> **Description of the task**: From the line containing "pinky tip: (1226, 1077)" to the last line of the listing below, repeat every line exactly, and output nothing else.
-------- Excerpted data --------
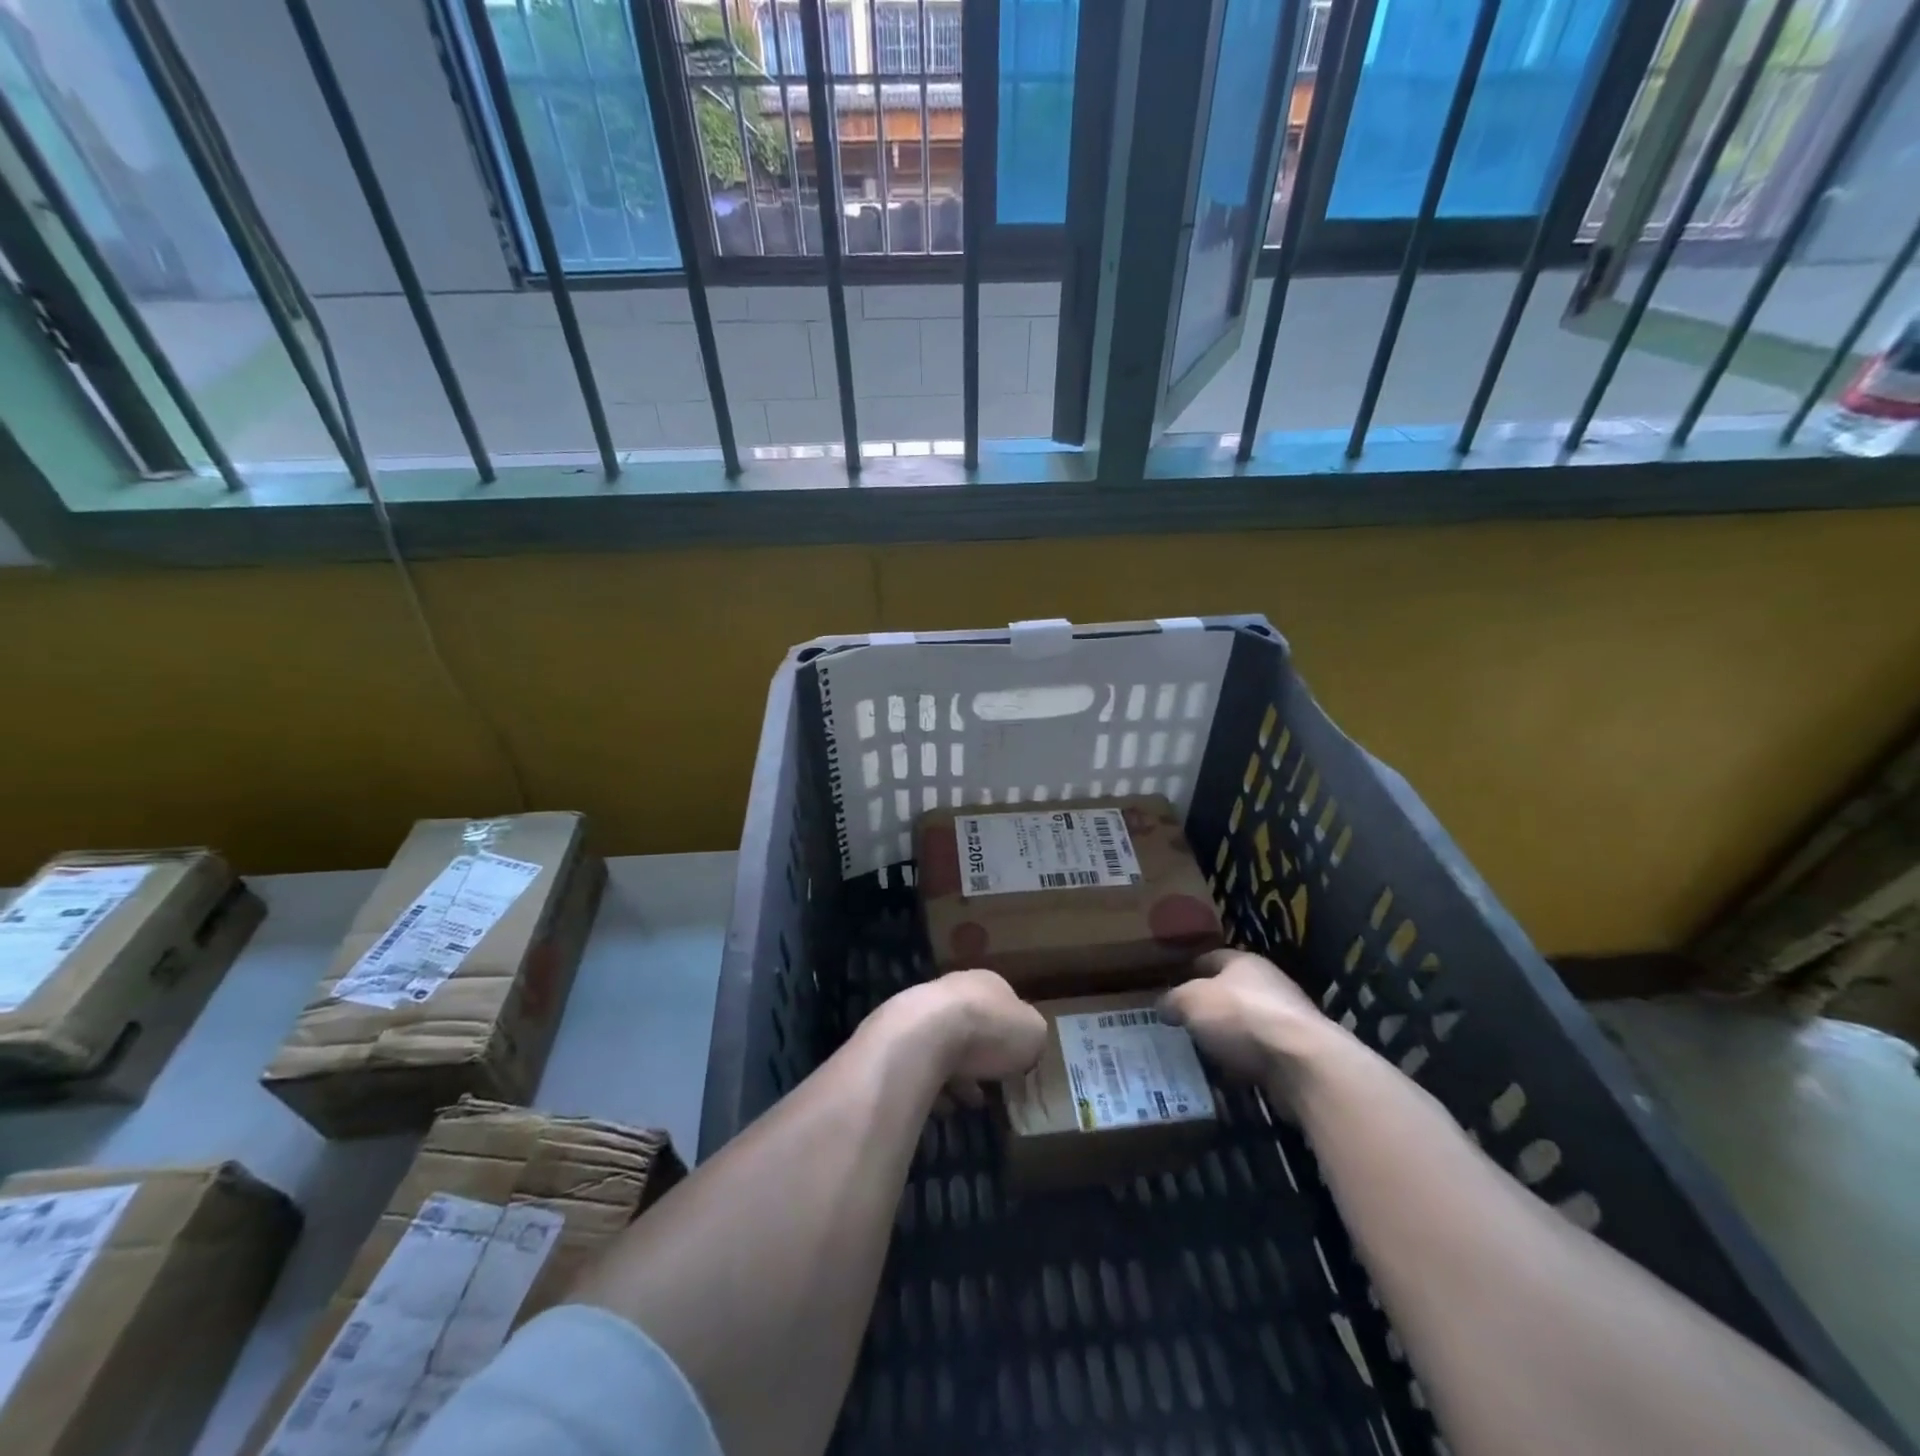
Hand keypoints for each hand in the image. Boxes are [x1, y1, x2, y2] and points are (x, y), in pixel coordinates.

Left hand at [871, 969, 1047, 1110]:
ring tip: (966, 1103)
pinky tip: (942, 1106)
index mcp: (988, 981)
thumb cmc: (989, 1029)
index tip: (1015, 1064)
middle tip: (990, 1086)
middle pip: (973, 1024)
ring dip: (957, 1072)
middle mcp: (954, 988)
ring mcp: (922, 1010)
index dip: (1011, 1035)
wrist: (925, 1035)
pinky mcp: (899, 1037)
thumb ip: (1032, 1036)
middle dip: (982, 1055)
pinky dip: (932, 1084)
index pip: (1004, 1005)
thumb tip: (1027, 1044)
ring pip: (945, 1044)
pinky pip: (921, 1065)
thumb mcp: (1033, 1033)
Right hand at [1158, 949, 1332, 1086]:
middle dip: (1209, 1006)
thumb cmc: (1240, 1017)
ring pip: (1246, 1025)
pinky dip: (1244, 1063)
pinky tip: (1226, 1077)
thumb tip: (1163, 1005)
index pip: (1211, 958)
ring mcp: (1287, 1020)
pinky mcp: (1297, 1054)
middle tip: (1183, 1022)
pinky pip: (1260, 1055)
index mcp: (1244, 962)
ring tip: (1201, 1052)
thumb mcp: (1192, 1002)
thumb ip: (1174, 1001)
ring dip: (1227, 1037)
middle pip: (1231, 991)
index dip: (1189, 970)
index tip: (1171, 986)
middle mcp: (1268, 984)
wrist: (1302, 1063)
--------
> **Solution**:
pinky tip: (1226, 1077)
thumb tip: (1163, 1005)
index pip: (1211, 958)
ring mcp: (1287, 1020)
pinky mcp: (1297, 1054)
middle tip: (1183, 1022)
pinky pip: (1260, 1055)
index mcp: (1244, 962)
ring tip: (1201, 1052)
thumb mcp: (1192, 1002)
thumb ip: (1174, 1001)
ring dip: (1227, 1037)
middle pip: (1231, 991)
index dip: (1189, 970)
index tip: (1171, 986)
middle mcp: (1268, 984)
wrist: (1302, 1063)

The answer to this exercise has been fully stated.